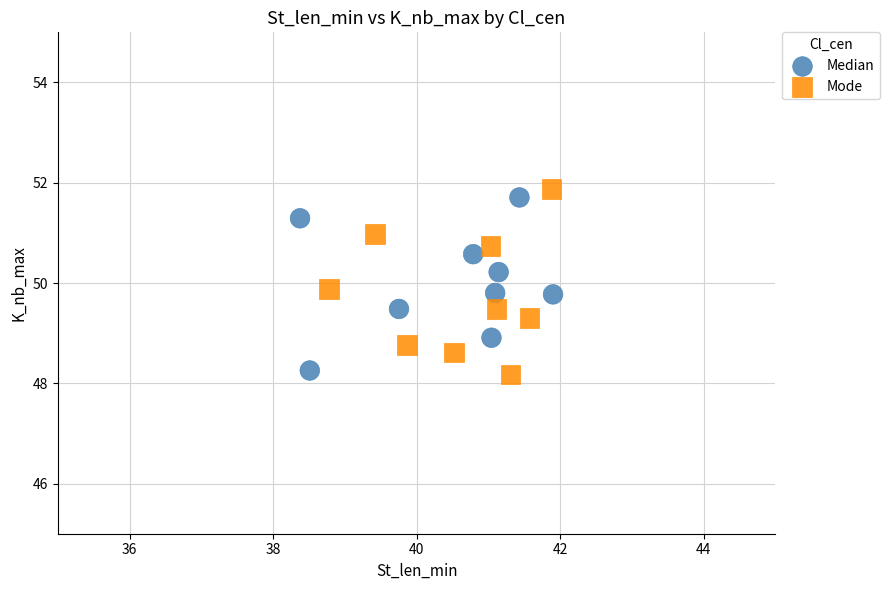

Which series reaches the minimum Y coordinate?

Mode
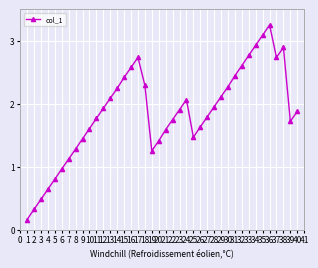

How many points are higher than both their immediate neighbors (excluding endpoints)?

4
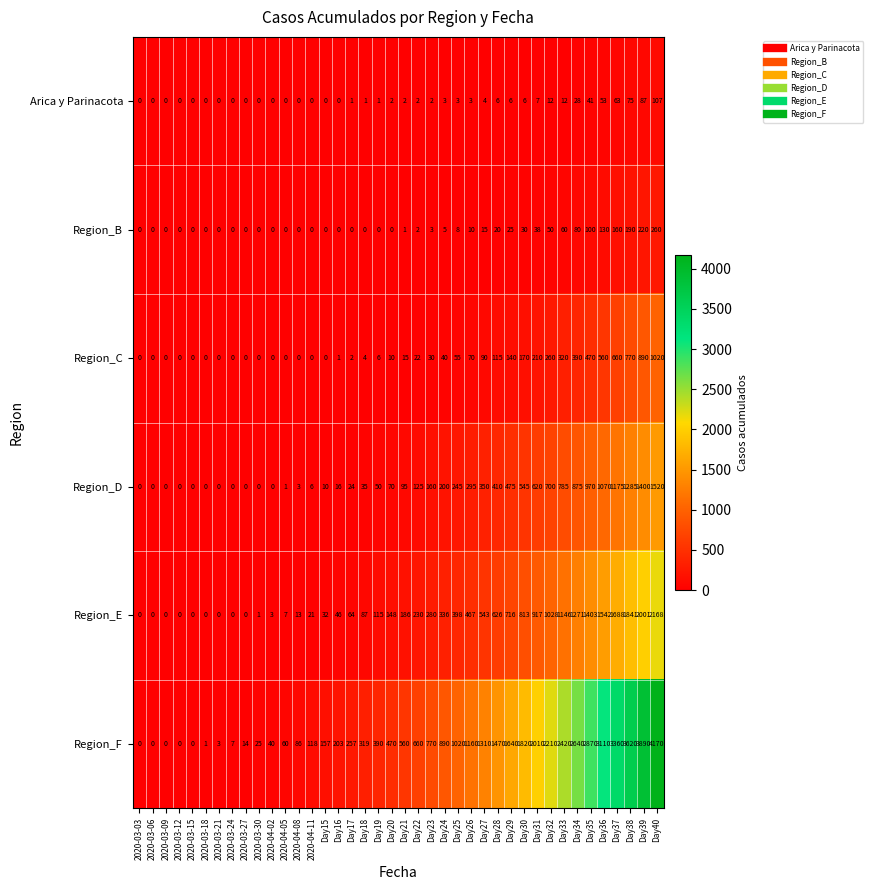

At how many categories does at least one series exceed 940?

16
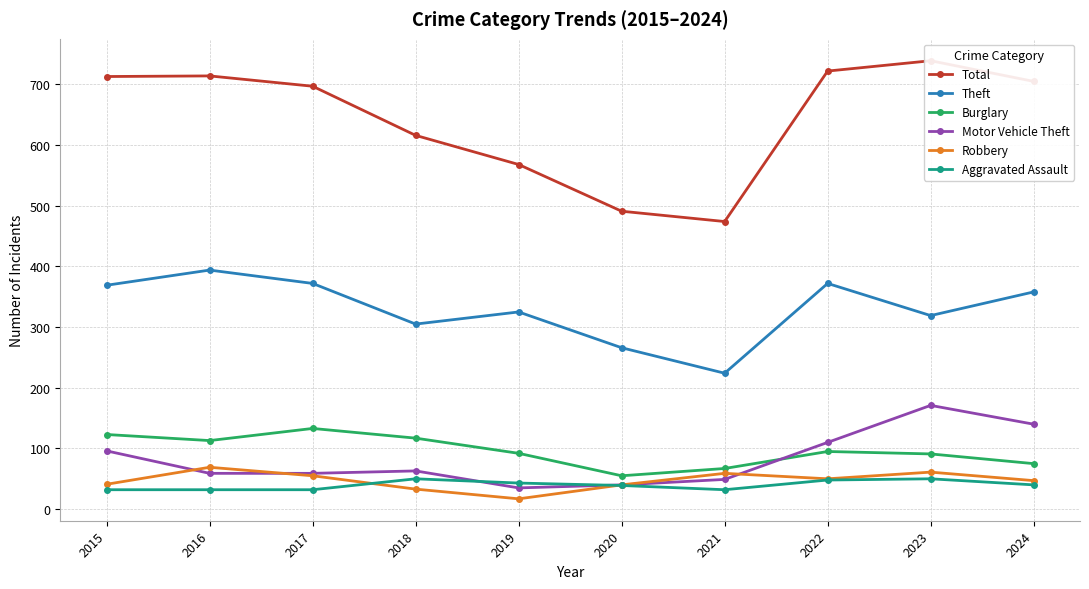

True or false: Motor Vehicle Theft and Total cross at least once.

False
********
* _Exercise requirements_:
Please echo every entry above word for word, leaving out the pictures.

* _Reply to the exercise_:
Which series reaches the minimum Y coordinate?

Mode

How many points are higher than both their immediate neighbors (excluding endpoints)?

4

At how many categories does at least one series exceed 940?

16

True or false: Motor Vehicle Theft and Total cross at least once.

False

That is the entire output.